A défaut de départ volontaire dans les deux mois suivant signification d’un commandement de quitter les lieux, il pourra être expulsé des lieux loués, ainsi que tous occupants de son chef, avec si besoin le concours de la [Localité 7] Publique, conformément aux dispositions des articles L. 412-1 et suivants, R. 411-1 et suivants, R. 412-1 et suivants du Code des procédures civiles d’exécution.
Le sort des meubles sera réglé conformément aux dispositions des articles L. 433-1 et suivants et R. 433-1 et suivants du Code des procédures civiles d’exécution, des articles L. 451-1 et R. 451-1 au cas d’abandon des lieux.
Sur les sommes dues par le locataire et la caution :
Monsieur [K] [C] et Monsieur [F] [C] , en qualité de caution seront condamnés solidairement au paiement de la somme de 4.938,41€ représentant l’arriéré des loyers et indemnités d’occupation au 27 janvier 2025, avec intérêts au taux légal à compter de la signification de la présente décision.
Monsieur [K] [C] a occupé les lieux sans droit ni titre à compter de l’acquisition de la clause résolutoire, causant ainsi un préjudice au bailleur. Il convient, pour réparer ce dommage, de fixer l’indemnité d’occupation au montant des loyers et charges qui auraient été dus en cas de non-résiliation du bail, sous déduction des prestations sociales versées directement au bailleur, le cas échéant.

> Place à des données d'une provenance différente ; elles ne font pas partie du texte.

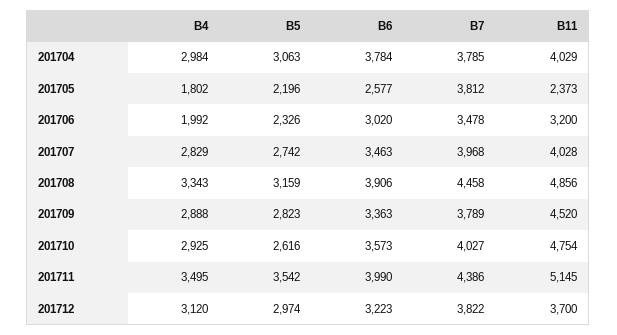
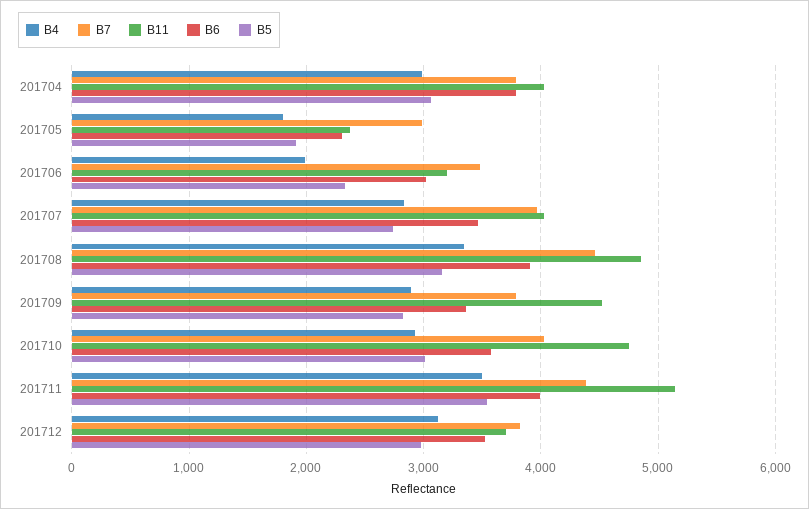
  {
    "B4": {
      "201704": 2984,
      "201705": 1802,
      "201706": 1992,
      "201707": 2829,
      "201708": 3343,
      "201709": 2888,
      "201710": 2925,
      "201711": 3495,
      "201712": 3120
    },
    "B5": {
      "201704": 3063,
-     "201705": 2196,
+     "201705": 1900,
      "201706": 2326,
      "201707": 2742,
      "201708": 3159,
      "201709": 2823,
-     "201710": 2616,
+     "201710": 3000,
      "201711": 3542,
      "201712": 2974
    },
    "B6": {
      "201704": 3784,
-     "201705": 2577,
+     "201705": 2300,
      "201706": 3020,
      "201707": 3463,
      "201708": 3906,
      "201709": 3363,
      "201710": 3573,
      "201711": 3990,
-     "201712": 3223
+     "201712": 3500
    },
    "B7": {
      "201704": 3785,
-     "201705": 3812,
+     "201705": 3000,
      "201706": 3478,
      "201707": 3968,
      "201708": 4458,
      "201709": 3789,
      "201710": 4027,
      "201711": 4386,
      "201712": 3822
    },
    "B11": {
      "201704": 4029,
      "201705": 2373,
      "201706": 3200,
      "201707": 4028,
      "201708": 4856,
      "201709": 4520,
      "201710": 4754,
      "201711": 5145,
      "201712": 3700
    }
  }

Sur l’article 700 du Code de procédure civile :
Il paraît inéquitable de laisser à la charge de Monsieur [S] [V] et Madame [R] [Y] épouse [V] l’intégralité des sommes avancées par eux et non comprises dans les dépens. Il y a donc lieu de condamner solidairement Monsieur [K] [C] et Monsieur [F] [C] , en qualité de caution à leur verser la somme de 500€ sur le fondement de ce texte.
Sur les dépens
Monsieur [K] [C] et Monsieur [F] [C], en qualité de caution, succombant au principal, supporteront les dépens.
DÉCISION :
Statuant par Ordonnance de référé contradictoire rendue en premier ressort par mise à disposition au greffe,
Au principal, renvoie les parties à se pourvoir ainsi qu’elles aviseront ; dès à présent et par provision, vu l’urgence :
Constate la résiliation du bail à compter du 10 septembre 2024,
Condamne solidairement Monsieur [K] [C] et Monsieur [F] [C] , en qualité de caution à payer à Monsieur [S] [V] et Madame [R] [Y] épouse [V] la somme de 4.938,41€ représentant l’arriéré des loyers et indemnités d’occupation au 27 janvier 2025, avec intérêts au taux légal à compter de la signification de la présente décision,
A compter du 10 septembre 2024, fixe au montant du loyer et de la provision pour charges, l’indemnité d’occupation versée à Monsieur [S] [V] et Madame [R] [Y] épouse [V] par Monsieur [K] [C] et Monsieur [F] [C] , en qualité de caution et les y condamnent solidairement, jusqu’au départ des lieux des occupants, sous déduction des prestations sociales versées directement au bailleur, le cas échéant,
Ordonne l’expulsion de Monsieur [K] [C] et celle de tous occupants de son chef, des lieux loués, de la cave n°25 et de l’emplacement de stationnement n°277 situés [Adresse 10][Adresse 8] à [Localité 6], et ce au besoin, avec l’assistance de la force publique, passé le délai de deux mois suivant la délivrance d’un commandement d’avoir à libérer les lieux, conformément aux dispositions des articles L. 412-1 et suivants, R. 411-1 et suivants, R. 412-1 et suivants du Code des procédures civiles d’exécution,
Ordonne que le sort des meubles soit réglé conformément aux dispositions des articles L. 433-1 et suivants et R. 433-1 et suivants du Code des procédures civiles d’exécution, des articles L. 451-1 et R. 451-1 au cas d’abandon des lieux,
Condamne solidairement Monsieur [K] [C] et Monsieur [F] [C] , en qualité de caution à payer à Monsieur [S] [V] et Madame [R] [Y] épouse [V] la somme de 500€ au titre de l’article 700 du Code de procédure civile,
Condamne solidairement Monsieur [K] [C] et Monsieur [F] [C] , en qualité de caution aux dépens qui comprendront les frais de commandement de payer et la dénonciation à la caution,
Rappelle que l’exécution provisoire de la présente décision est de droit.